Emma Watson
Image by: Warner Bros./Jaap Buitendijk
There’s been so much rumor and speculation about what stars
will pop up in The Muppets – the upcoming reboot of the film franchise
featuring Kermit, Miss Piggy, Fozzie Bear and the rest of the crew – that it
seems like this movie’s been shooting since The Muppets Take Manhattan came
out back in 1984. But the long wait is nearly over – the new Muppet epic,
starring and co-written by Jason Segel (How I Met Your Mother, Forgetting
Sarah Marshall), is in post-production and will be in theaters before year’s
end. But who else will star? It’s been confirmed that funny ladies Amy Adams,
Emily Blunt and Rashida Jones are in the cast, but the
still-officially-under-wraps bit players are even more queer-adjacent; the
celebrity cameos allegedly include Wanda Sykes, Modern Family’s Eric
Stonestreet, girl-kisser Katy Perry, bear magnet Zach Galifianakis,
tart-tongued diva Kathy Griffin, and the mother of them all, Liza Minnelli.

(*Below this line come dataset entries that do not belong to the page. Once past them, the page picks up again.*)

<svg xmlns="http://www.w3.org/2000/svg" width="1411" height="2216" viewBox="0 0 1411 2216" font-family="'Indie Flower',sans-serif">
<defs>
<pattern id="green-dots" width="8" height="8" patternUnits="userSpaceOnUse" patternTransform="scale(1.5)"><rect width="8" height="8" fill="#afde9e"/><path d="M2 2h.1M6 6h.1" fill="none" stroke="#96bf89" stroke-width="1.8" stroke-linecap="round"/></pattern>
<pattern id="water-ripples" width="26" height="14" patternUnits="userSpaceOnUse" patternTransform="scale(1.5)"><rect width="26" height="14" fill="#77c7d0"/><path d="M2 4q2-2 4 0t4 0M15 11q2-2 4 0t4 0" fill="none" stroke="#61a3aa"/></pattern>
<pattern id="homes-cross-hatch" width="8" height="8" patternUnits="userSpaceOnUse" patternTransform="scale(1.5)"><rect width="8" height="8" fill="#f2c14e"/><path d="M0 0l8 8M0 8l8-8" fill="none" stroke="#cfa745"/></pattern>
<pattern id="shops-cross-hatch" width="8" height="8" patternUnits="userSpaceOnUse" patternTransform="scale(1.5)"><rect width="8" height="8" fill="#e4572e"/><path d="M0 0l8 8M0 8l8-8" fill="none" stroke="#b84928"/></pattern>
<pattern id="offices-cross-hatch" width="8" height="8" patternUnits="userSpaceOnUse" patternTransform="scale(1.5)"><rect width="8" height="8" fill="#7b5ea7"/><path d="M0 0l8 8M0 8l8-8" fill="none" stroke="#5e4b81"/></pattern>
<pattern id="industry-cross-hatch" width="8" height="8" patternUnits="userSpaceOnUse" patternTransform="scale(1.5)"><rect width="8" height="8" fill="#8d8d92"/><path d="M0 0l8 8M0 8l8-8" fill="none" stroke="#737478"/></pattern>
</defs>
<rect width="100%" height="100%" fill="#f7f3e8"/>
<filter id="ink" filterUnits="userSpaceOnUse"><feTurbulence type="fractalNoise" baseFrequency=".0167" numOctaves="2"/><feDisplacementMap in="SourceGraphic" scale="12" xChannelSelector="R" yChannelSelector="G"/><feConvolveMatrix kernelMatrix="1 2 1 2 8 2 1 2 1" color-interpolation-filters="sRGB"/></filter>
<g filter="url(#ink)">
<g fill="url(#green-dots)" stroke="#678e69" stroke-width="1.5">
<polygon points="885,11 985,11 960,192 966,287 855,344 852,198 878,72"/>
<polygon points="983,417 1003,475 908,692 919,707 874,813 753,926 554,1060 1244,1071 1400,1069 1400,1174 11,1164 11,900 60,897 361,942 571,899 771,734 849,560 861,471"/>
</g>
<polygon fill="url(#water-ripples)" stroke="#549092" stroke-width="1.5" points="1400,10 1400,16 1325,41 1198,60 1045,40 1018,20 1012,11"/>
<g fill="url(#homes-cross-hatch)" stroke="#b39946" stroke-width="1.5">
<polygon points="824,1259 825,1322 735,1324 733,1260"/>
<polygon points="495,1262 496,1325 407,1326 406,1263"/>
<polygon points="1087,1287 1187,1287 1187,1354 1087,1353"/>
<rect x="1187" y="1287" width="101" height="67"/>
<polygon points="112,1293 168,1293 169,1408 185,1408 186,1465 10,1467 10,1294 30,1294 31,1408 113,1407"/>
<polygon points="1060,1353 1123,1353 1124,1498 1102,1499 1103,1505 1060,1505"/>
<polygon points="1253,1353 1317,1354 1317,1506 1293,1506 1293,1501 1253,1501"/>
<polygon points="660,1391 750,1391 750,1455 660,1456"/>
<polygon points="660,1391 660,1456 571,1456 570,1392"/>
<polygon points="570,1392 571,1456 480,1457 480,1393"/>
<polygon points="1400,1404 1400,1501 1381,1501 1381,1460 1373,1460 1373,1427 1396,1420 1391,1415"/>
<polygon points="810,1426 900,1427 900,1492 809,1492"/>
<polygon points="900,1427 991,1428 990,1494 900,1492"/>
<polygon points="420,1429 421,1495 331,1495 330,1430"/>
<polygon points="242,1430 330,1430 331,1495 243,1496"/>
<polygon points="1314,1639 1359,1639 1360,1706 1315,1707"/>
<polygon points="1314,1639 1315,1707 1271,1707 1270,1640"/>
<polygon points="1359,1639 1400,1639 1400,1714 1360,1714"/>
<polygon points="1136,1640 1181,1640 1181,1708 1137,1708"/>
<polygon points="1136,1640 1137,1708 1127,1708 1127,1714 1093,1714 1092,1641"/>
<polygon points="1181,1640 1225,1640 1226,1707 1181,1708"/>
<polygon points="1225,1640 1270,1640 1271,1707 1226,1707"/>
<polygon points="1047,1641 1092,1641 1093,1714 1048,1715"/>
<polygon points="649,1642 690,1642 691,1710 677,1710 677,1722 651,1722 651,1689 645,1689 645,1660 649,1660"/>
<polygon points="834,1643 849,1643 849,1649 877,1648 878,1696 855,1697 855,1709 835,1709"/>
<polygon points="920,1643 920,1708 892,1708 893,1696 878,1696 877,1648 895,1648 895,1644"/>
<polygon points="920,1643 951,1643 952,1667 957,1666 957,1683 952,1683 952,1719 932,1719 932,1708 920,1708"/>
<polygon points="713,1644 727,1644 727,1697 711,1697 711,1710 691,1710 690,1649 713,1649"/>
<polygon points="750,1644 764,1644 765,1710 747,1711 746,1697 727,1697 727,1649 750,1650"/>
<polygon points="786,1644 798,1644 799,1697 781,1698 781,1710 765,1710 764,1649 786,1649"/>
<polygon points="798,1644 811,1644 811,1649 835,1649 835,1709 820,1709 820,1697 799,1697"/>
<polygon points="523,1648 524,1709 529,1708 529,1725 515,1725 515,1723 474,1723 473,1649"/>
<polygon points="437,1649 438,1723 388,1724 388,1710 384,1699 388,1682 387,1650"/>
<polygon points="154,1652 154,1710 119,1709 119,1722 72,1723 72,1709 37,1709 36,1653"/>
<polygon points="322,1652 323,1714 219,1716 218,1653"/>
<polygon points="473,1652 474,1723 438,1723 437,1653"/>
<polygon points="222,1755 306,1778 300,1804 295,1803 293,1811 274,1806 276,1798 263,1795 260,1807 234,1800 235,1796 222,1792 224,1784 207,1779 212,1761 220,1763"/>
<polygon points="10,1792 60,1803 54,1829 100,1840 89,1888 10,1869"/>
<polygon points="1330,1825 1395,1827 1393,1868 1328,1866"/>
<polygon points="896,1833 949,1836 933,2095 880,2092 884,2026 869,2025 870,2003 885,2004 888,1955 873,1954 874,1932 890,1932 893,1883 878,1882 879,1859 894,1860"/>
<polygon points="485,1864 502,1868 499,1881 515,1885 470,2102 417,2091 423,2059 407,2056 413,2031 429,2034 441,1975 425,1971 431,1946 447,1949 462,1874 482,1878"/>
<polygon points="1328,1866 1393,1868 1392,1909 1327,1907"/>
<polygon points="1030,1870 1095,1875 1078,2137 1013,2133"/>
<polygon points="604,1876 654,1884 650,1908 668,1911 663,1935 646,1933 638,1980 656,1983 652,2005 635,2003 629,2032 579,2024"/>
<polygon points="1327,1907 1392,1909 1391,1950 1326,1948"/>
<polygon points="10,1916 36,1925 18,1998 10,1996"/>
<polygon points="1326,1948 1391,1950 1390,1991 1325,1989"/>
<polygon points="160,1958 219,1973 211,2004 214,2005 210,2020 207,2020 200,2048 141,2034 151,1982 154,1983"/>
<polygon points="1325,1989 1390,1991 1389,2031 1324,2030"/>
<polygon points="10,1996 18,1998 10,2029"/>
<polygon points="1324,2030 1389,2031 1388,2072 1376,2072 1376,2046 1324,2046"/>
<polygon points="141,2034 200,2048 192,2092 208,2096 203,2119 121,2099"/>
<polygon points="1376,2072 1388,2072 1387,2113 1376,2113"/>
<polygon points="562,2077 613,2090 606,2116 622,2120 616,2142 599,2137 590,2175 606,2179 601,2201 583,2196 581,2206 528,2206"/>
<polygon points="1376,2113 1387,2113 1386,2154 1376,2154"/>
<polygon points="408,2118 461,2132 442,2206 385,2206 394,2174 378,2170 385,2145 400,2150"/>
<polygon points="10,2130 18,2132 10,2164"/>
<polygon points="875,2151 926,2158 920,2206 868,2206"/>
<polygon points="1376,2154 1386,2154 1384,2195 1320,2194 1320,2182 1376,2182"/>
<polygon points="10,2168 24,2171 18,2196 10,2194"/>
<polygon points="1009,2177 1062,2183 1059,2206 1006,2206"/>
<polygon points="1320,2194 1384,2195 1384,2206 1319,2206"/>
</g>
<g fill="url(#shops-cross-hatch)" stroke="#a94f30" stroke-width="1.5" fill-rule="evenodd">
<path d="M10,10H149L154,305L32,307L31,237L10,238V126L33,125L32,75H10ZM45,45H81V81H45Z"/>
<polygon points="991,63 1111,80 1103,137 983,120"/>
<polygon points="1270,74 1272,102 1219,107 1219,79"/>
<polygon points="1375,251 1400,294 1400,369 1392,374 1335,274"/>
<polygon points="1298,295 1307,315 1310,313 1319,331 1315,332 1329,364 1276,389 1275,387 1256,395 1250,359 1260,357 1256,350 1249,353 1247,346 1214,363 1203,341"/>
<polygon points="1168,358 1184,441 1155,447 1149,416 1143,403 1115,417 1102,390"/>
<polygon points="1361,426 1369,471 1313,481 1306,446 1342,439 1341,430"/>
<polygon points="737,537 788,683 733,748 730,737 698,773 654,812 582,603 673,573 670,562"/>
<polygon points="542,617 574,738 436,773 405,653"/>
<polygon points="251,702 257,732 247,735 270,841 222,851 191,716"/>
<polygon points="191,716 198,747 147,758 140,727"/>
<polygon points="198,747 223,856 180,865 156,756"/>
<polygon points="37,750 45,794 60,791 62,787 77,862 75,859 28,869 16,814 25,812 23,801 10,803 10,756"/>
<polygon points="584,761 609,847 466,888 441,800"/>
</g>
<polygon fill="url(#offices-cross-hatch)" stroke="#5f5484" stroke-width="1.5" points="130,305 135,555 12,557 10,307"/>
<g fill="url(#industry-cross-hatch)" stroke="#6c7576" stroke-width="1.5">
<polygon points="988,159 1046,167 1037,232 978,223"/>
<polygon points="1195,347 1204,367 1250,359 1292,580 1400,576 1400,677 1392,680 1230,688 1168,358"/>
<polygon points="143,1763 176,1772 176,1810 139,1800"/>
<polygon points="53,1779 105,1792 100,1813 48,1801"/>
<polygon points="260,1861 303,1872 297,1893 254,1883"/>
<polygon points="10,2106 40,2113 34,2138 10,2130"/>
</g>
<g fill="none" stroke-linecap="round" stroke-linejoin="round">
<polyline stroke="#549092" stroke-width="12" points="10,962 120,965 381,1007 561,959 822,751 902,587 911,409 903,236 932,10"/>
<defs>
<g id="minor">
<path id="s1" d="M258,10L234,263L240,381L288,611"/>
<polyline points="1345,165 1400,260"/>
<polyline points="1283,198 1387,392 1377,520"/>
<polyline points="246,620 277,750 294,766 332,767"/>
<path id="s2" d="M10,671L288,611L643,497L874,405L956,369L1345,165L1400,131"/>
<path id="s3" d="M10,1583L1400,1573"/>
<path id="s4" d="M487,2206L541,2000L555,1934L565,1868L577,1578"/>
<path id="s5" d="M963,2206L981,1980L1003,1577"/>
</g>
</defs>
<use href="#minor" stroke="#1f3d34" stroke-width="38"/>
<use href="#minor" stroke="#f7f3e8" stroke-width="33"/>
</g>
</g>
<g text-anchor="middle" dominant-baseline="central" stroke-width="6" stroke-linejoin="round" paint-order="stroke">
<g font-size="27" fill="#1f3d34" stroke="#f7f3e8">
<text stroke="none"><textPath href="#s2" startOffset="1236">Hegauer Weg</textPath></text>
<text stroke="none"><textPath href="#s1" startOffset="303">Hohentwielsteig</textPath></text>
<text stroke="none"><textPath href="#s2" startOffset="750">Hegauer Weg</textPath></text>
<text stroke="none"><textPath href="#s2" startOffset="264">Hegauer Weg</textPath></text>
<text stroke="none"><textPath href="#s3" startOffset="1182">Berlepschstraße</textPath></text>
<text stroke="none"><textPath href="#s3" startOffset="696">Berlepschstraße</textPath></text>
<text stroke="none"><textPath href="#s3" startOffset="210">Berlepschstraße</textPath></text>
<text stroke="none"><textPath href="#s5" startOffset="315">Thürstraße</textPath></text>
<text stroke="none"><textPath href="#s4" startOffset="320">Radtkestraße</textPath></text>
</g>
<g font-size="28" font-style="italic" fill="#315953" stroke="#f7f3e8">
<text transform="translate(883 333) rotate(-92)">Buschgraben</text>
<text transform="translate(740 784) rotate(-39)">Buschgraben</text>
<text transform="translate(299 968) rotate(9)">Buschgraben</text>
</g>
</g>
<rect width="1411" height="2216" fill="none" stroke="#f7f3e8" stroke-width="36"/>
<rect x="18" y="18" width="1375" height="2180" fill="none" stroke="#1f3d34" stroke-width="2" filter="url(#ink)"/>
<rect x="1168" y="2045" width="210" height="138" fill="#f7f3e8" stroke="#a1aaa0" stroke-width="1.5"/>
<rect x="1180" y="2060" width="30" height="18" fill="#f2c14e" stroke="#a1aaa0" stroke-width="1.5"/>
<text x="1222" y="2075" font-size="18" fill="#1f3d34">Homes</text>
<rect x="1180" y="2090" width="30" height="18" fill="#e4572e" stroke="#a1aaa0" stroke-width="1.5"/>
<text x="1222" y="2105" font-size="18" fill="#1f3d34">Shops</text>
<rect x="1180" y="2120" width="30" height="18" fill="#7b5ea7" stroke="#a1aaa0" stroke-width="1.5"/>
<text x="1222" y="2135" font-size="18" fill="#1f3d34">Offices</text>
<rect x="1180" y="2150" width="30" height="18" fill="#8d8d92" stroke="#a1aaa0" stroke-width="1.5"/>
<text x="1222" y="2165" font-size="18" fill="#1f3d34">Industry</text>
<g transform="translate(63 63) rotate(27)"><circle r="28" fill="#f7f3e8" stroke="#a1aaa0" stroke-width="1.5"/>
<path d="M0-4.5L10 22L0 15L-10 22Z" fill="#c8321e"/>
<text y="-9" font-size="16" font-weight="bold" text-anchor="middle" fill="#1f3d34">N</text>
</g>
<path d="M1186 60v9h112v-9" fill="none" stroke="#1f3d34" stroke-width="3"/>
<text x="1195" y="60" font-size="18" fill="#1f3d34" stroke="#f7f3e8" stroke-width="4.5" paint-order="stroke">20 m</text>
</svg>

Here’s what Romeo really wants to know, though: Will Scooter finally come out?
Wallflower dances with Emma Watson
Stephen Chbosky’s The Perks of Being a Wallflower is one
of those beloved young-adult novels that always turns up on the lists of Most
Frequently Banned Books, since it deals with (gasp) homosexuality, suicide and
drug use. And now you can expect the book to become even more famous because
it’s going to be a movie. Logan Lerman (Percy Jackson and the Olympians: The
Lightning Thief) will play Charlie, a high-school outcast whose horizons are
expanded when he is befriended by two unusual seniors, step-siblings Patrick
and Samantha. The beautiful and uninhibited Samantha will be played by Emma
Watson, in one of her first major post–Harry Potter roles, but no actor has
yet been chosen to play Patrick, a gay student who’s having a secret affair
with a closeted football player. Chbosky will adapt and direct his own novel
for producer John Malkovich, and Mae Whitman (Scott Pilgrim vs. the World)
co-stars. Let the protests resume. Not among uptight parents, mind you, but
among real life wallflowers resentful that they’re always being portrayed in
movies by astoundingly attractive young actors.
Staring back at Marina Abramovic
You don’t have to have stood in line with Bjork and James
Franco at New York’s Museum of Modern Art last year to have heard about the
700-hour-long staring contest that Serbian performance artist Marina Abramovic
undertook with anyone and everyone willing to sit opposite her and gaze into
her eyes. The piece made headlines outside of the art world for its sheer
audacity (and, yes, its celebrity fans).
The next step for Abramovic, then, feels exactly right: she
will collaborate with Willem Dafoe and some high-profile gays for a theater
piece about herself. The Life and Death of Marina Abramovic will have its
world premiere this summer in Manchester, England and will be directed by
avant-garde A-lister Robert Wilson, with musical input from Antony of Antony
and The Johnsons, as well as experimental electronic band Matmos (comprised of
M.C. Schmidt and Drew Daniel, partners in life as well as music). In other
words, big stars to people whose tastes run well outside the mainstream. And
you know what that means: Bjork is going to scoop up all the front row seats
unless you fans of weird stuff book your tickets – both for the theater and for
the flight to England – now.
Sean Hayes A fine choice for The Three Stooges
Two stooges down, one Moe to go –
that’s the latest casting news from the production camp of The Three Stooges,
the upcoming feature about the knuckleheaded kings of physical comedy from
filmmakers Peter and Bobby Farrelly. Curly came along first in the form of Will
Sasso ($#*! My Dad Says) and now Sean Hayes has signed on to play Larry. It
makes perfect sense, of course, since Hayes has a strong physical comedy
background from his time spent as the exuberant Jack on Will & Grace. And
there’s even a slight resemblance to the former boxer-turned-comic actor, minus
all that frizzy hair. No word yet about whose names appear on the Moe short
list, but no matter who winds up with the weird bowl haircut, the Farrelly
brothers have already made a solemn vow that there will be "non-stop slapping"
when this thing eventually hits multiplex screens. Finally, a biopic with its
priorities in line.
Romeo San Vicente thinks Curly was the sexy one. And the less said about Shemp the better.